(Materials provided Opens)

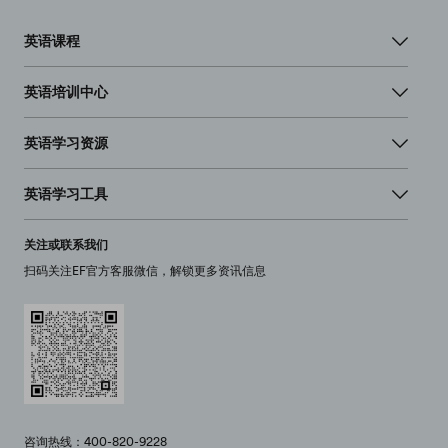
英语课程
英语培训中心
英语学习资源
英语学习工具
关注或联系我们
扫码关注EF官方客服微信，解锁更多资讯信息
咨询热线：400-820-9228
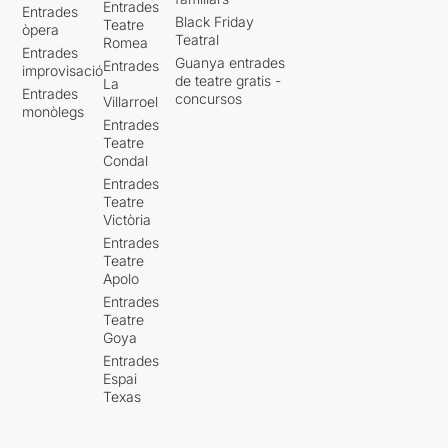
Entrades
Entrades
Black Friday
Teatre
òpera
Teatral
Romea
Entrades
Guanya entrades
Entrades
improvisació
de teatre gratis -
La
Entrades
concursos
Villarroel
monòlegs
Entrades
Teatre
Condal
Entrades
Teatre
Victòria
Entrades
Teatre
Apolo
Entrades
Teatre
Goya
Entrades
Espai
Texas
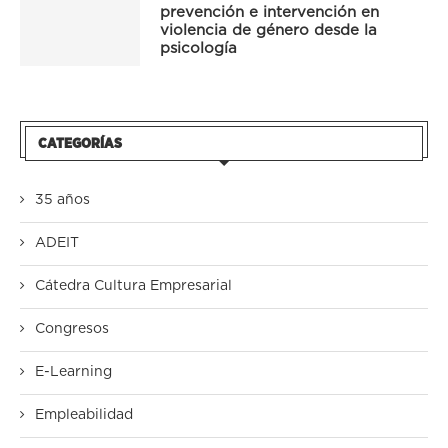
prevención e intervención en
violencia de género desde la
psicología
CATEGORÍAS
35 años
ADEIT
Cátedra Cultura Empresarial
Congresos
E-Learning
Empleabilidad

(Materials provided Closes)

__Problem__: What you return must match the records exactly, apart from the images, which are omitted.

__Problem solution__:
英语课程
英语培训中心
英语学习资源
英语学习工具
关注或联系我们
扫码关注EF官方客服微信，解锁更多资讯信息
咨询热线：400-820-9228
Entrades
Entrades
Black Friday
Teatre
òpera
Teatral
Romea
Entrades
Guanya entrades
Entrades
improvisació
de teatre gratis -
La
Entrades
concursos
Villarroel
monòlegs
Entrades
Teatre
Condal
Entrades
Teatre
Victòria
Entrades
Teatre
Apolo
Entrades
Teatre
Goya
Entrades
Espai
Texas
prevención e intervención en
violencia de género desde la
psicología
CATEGORÍAS
35 años
ADEIT
Cátedra Cultura Empresarial
Congresos
E-Learning
Empleabilidad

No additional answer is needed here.